Reserve medical Airmen learn about PTSD
by Airman 1st Class Madelyn McCullough
446th Airlift Wing Public Affairs
6/7/2013 - MCCHORD FIELD, Wash. -- Anywhere from 11 percent to 20 percent of servicemembers who deploy to Iraq or Afghanistan return with post-traumatic stress disorder, according to the National Center for Post Traumatic Stress Disorder. That includes reservists here, who often transition from a deployed environment to their civilian lives in only a few days time.
To better understand how to help Airmen with PTSD, reservists from the 446th Airlift Wing medical squadrons participated in resiliency training June 1. The Stress of Combat Medicine, presented at the 446th Aeromedical Evacuation Squadron auditorium, covered a variety of mental challenges medical professionals may experience while deployed. One of those conditions was PTSD.

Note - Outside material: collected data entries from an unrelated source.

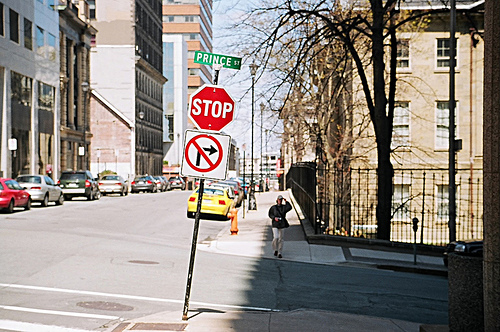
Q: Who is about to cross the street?
A: A person.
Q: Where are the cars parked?
A: By the sidewalk.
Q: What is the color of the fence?
A: Black.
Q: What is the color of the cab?
A: Yellow.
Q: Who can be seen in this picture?
A: A pedestrian.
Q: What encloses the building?
A: A black, metal fence.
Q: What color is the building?
A: Tan.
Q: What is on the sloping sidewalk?
A: A parking meter.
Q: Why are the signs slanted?
A: They're on a hill.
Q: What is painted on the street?
A: White crosswalk lines.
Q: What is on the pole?
A: Road signs.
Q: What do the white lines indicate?
A: A cross walk.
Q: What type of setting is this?
A: An urban area.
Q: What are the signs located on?
A: A metal pole.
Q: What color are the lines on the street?
A: White.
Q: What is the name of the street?
A: Prince.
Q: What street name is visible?
A: Prince street.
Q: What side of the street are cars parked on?
A: Both sides.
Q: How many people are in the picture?
A: One.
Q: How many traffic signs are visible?
A: Two.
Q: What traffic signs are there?
A: Stop and no right turn.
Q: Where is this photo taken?
A: In a city.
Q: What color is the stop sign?
A: Red.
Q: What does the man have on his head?
A: A hat.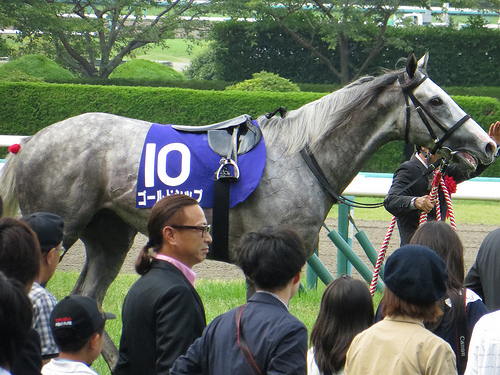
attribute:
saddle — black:
[140, 115, 265, 212]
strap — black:
[212, 160, 234, 261]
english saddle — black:
[173, 112, 264, 154]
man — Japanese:
[115, 195, 213, 373]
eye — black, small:
[428, 94, 443, 108]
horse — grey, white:
[3, 47, 498, 372]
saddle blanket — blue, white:
[129, 117, 268, 214]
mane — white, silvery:
[257, 55, 427, 157]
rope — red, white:
[367, 167, 455, 298]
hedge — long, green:
[3, 82, 498, 172]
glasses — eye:
[167, 220, 212, 237]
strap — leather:
[228, 304, 268, 372]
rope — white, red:
[365, 218, 392, 296]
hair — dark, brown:
[310, 273, 375, 373]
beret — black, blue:
[378, 242, 450, 306]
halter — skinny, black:
[413, 110, 440, 134]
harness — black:
[120, 99, 280, 259]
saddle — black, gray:
[171, 106, 263, 190]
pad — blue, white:
[137, 119, 266, 209]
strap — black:
[202, 173, 238, 261]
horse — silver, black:
[11, 32, 483, 302]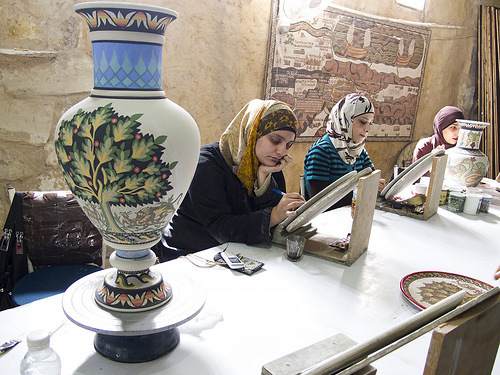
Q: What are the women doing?
A: Painting.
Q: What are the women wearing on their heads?
A: Scarves.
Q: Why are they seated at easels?
A: To paint.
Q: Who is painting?
A: The women.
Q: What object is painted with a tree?
A: A vase.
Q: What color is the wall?
A: Tan.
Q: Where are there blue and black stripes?
A: On the center womans shirt.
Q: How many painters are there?
A: Three.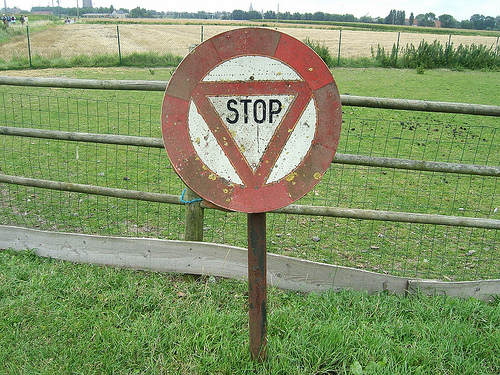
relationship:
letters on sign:
[214, 86, 272, 132] [152, 22, 363, 230]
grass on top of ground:
[375, 74, 423, 93] [102, 17, 152, 48]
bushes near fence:
[373, 41, 474, 70] [15, 75, 126, 207]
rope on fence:
[166, 185, 194, 209] [15, 75, 126, 207]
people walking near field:
[1, 6, 70, 32] [70, 29, 130, 50]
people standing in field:
[1, 6, 70, 32] [70, 29, 130, 50]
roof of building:
[26, 8, 56, 18] [28, 9, 64, 23]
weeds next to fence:
[75, 44, 135, 62] [15, 75, 126, 207]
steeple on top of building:
[84, 0, 92, 3] [28, 9, 64, 23]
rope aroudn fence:
[166, 185, 194, 209] [15, 75, 126, 207]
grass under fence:
[375, 74, 423, 93] [15, 75, 126, 207]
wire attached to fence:
[64, 92, 137, 197] [15, 75, 126, 207]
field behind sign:
[70, 29, 130, 50] [152, 22, 363, 230]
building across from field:
[28, 9, 64, 23] [70, 29, 130, 50]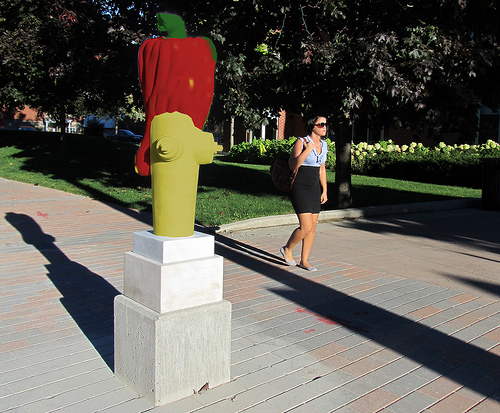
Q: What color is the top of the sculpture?
A: Green.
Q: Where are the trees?
A: In the back behind everything.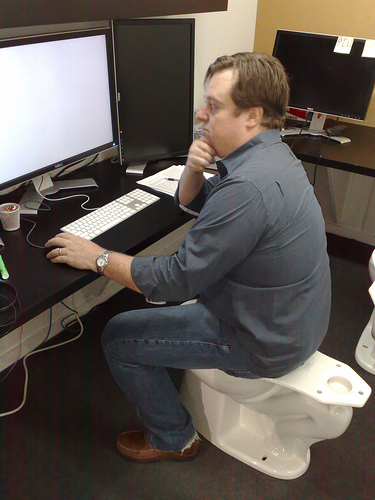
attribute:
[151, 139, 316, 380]
shirt — blue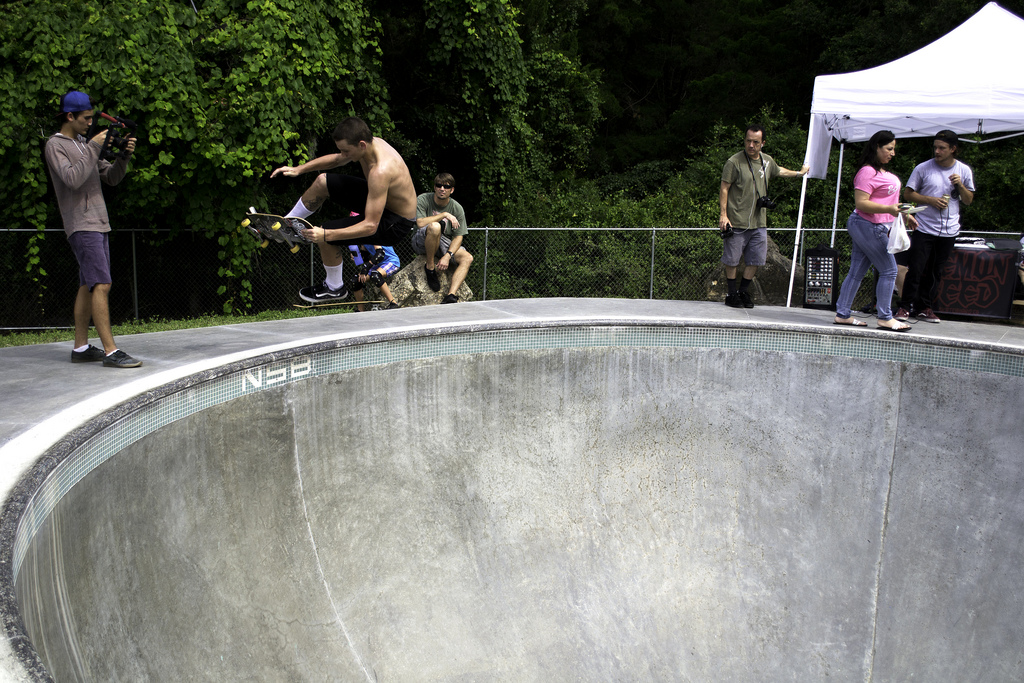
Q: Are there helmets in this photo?
A: No, there are no helmets.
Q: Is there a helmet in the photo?
A: No, there are no helmets.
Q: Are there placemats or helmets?
A: No, there are no helmets or placemats.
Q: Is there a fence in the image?
A: Yes, there is a fence.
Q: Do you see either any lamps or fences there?
A: Yes, there is a fence.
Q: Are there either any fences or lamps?
A: Yes, there is a fence.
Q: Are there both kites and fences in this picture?
A: No, there is a fence but no kites.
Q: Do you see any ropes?
A: No, there are no ropes.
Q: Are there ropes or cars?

"There is a misnomer out there that somehow medical people are given some sort of specialized training that protects them or insulates them from combat trauma and there really isn't," said Ed Hrivnak, a former flight nurse with the 446th AES, who provided the training.
According to Lt. Col. (Dr.) Keith Brown, 446th Aeromedical Staging Squadron officer in charge of mental health here, PTSD may stem from experiencing combat directly to driving in a convoy every day.
"In my 20 years being in the military, most of that being in the 446th Airlift Wing, my deployment in 2003 by far was the hardest and most significant thing in my life," said Hrivnak, a published writer and retired Air Force Reserve captain. "But it was also the most rewarding. It's an experience I would not want to give back. I consider it the high-water mark of my military career taking care of those soldiers and bringing them home.